A block of data

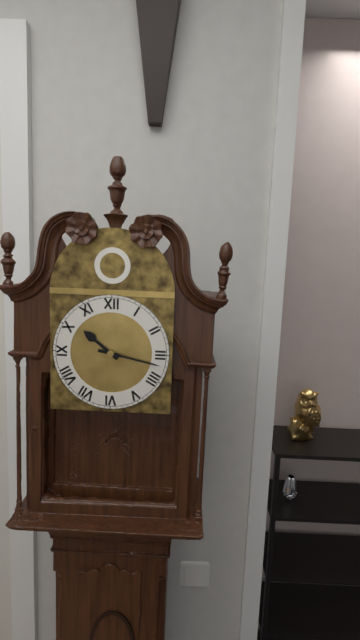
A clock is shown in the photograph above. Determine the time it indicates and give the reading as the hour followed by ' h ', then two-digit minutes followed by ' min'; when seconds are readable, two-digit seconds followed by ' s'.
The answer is 10 h 17 min
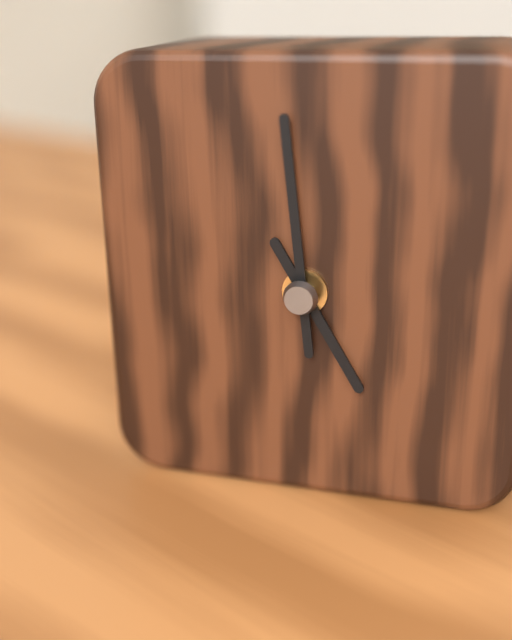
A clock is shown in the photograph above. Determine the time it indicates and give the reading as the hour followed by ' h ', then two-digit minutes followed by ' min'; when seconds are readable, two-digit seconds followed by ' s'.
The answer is 4 h 59 min
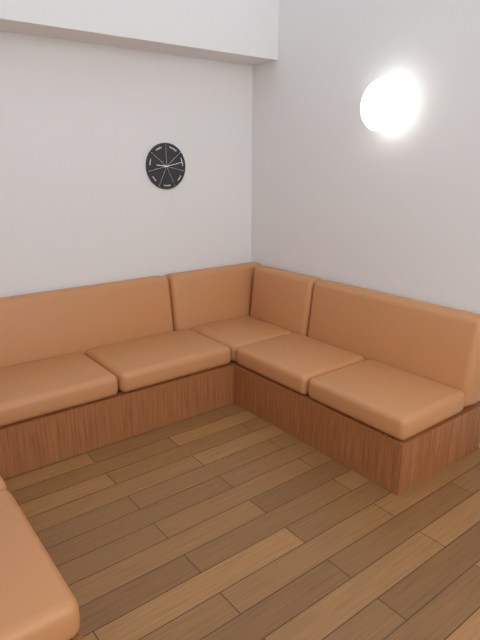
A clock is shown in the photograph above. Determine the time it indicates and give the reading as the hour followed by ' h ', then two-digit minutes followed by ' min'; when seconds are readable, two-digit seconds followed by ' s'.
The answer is 9 h 13 min
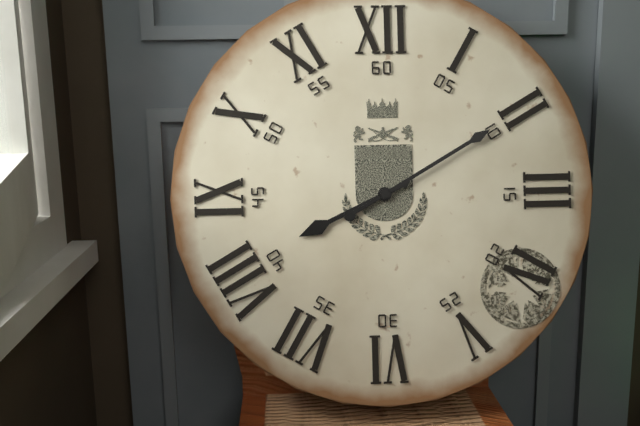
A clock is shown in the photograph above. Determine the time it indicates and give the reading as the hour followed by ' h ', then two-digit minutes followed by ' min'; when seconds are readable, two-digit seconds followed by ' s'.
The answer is 8 h 10 min
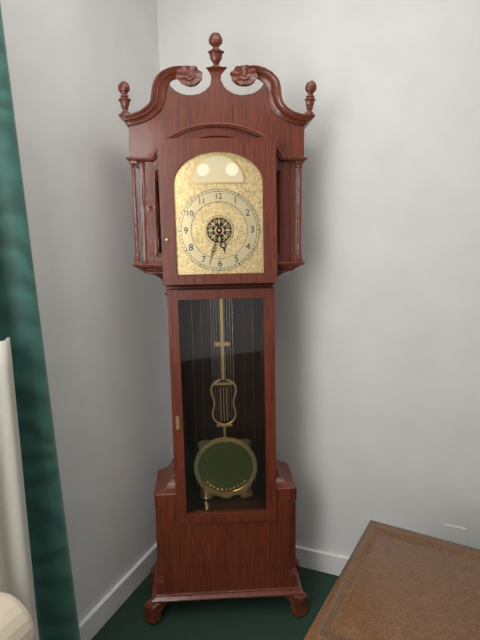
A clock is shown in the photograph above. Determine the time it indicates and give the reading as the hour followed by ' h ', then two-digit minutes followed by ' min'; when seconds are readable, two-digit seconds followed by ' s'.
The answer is 5 h 33 min
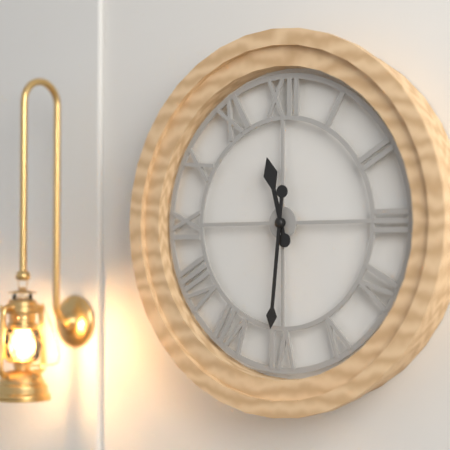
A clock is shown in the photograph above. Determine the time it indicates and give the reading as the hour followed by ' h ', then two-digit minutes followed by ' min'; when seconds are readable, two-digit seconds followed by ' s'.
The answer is 11 h 31 min
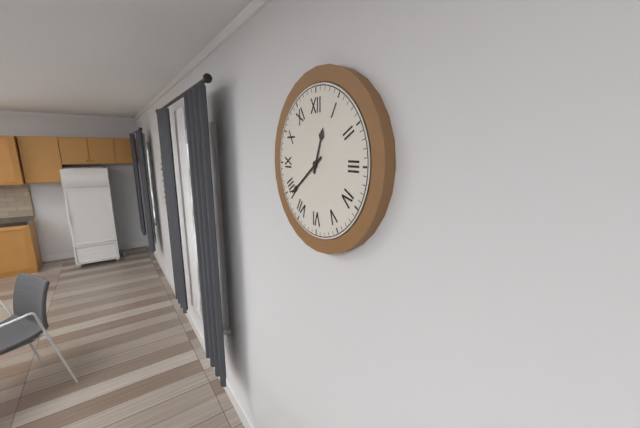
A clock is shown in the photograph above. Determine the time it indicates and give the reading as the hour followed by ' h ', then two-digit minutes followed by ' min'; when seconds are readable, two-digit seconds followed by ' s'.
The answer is 12 h 39 min
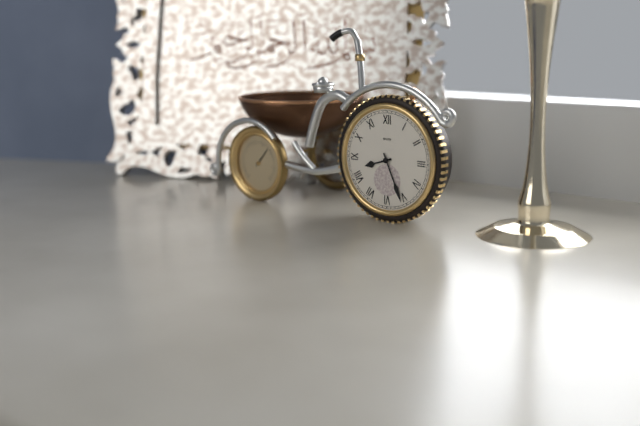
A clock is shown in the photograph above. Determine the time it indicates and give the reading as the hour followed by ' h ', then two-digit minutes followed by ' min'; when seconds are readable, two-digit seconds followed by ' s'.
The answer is 8 h 26 min
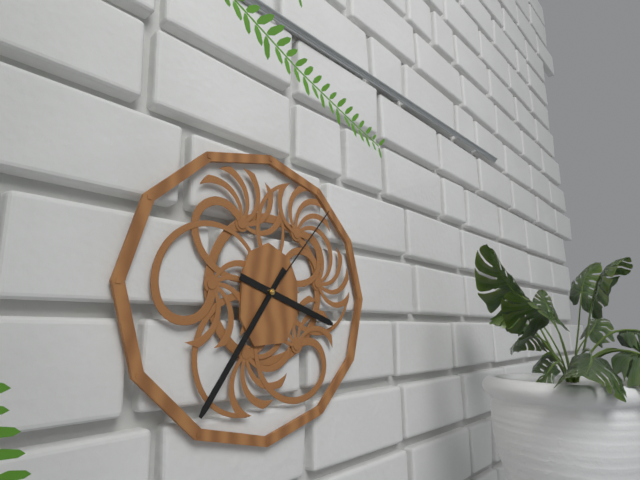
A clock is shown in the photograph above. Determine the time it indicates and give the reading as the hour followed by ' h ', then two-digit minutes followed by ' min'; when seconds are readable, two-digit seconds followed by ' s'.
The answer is 3 h 36 min 07 s
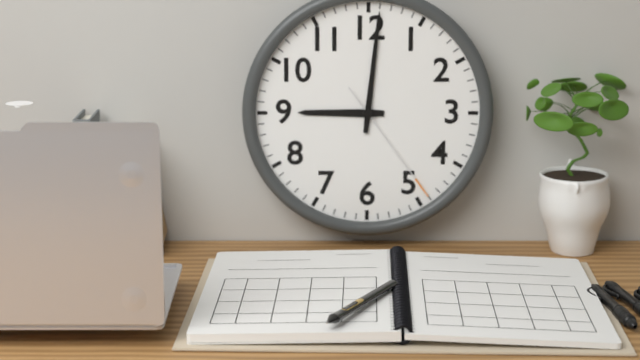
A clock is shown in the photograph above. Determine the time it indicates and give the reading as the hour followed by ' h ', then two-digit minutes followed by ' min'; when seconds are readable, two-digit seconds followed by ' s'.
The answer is 9 h 01 min 24 s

◆ Request: Could you convert the items above into a two-column CSV headed item_text and answer, with one row per item and each value in its own quoted field, turning any line breaks into spaces? Leave the pictures out.

◆ Written response:
item_text,answer
"A clock is shown in the photograph above. Determine the time it indicates and give the reading as the hour followed by ' h ', then two-digit minutes followed by ' min'; when seconds are readable, two-digit seconds followed by ' s'. The answer is","10 h 17 min"
"A clock is shown in the photograph above. Determine the time it indicates and give the reading as the hour followed by ' h ', then two-digit minutes followed by ' min'; when seconds are readable, two-digit seconds followed by ' s'. The answer is","4 h 59 min"
"A clock is shown in the photograph above. Determine the time it indicates and give the reading as the hour followed by ' h ', then two-digit minutes followed by ' min'; when seconds are readable, two-digit seconds followed by ' s'. The answer is","9 h 13 min"
"A clock is shown in the photograph above. Determine the time it indicates and give the reading as the hour followed by ' h ', then two-digit minutes followed by ' min'; when seconds are readable, two-digit seconds followed by ' s'. The answer is","8 h 10 min"
"A clock is shown in the photograph above. Determine the time it indicates and give the reading as the hour followed by ' h ', then two-digit minutes followed by ' min'; when seconds are readable, two-digit seconds followed by ' s'. The answer is","5 h 33 min"
"A clock is shown in the photograph above. Determine the time it indicates and give the reading as the hour followed by ' h ', then two-digit minutes followed by ' min'; when seconds are readable, two-digit seconds followed by ' s'. The answer is","11 h 31 min"
"A clock is shown in the photograph above. Determine the time it indicates and give the reading as the hour followed by ' h ', then two-digit minutes followed by ' min'; when seconds are readable, two-digit seconds followed by ' s'. The answer is","12 h 39 min"
"A clock is shown in the photograph above. Determine the time it indicates and give the reading as the hour followed by ' h ', then two-digit minutes followed by ' min'; when seconds are readable, two-digit seconds followed by ' s'. The answer is","8 h 26 min"
"A clock is shown in the photograph above. Determine the time it indicates and give the reading as the hour followed by ' h ', then two-digit minutes followed by ' min'; when seconds are readable, two-digit seconds followed by ' s'. The answer is","3 h 36 min 07 s"
"A clock is shown in the photograph above. Determine the time it indicates and give the reading as the hour followed by ' h ', then two-digit minutes followed by ' min'; when seconds are readable, two-digit seconds followed by ' s'. The answer is","9 h 01 min 24 s"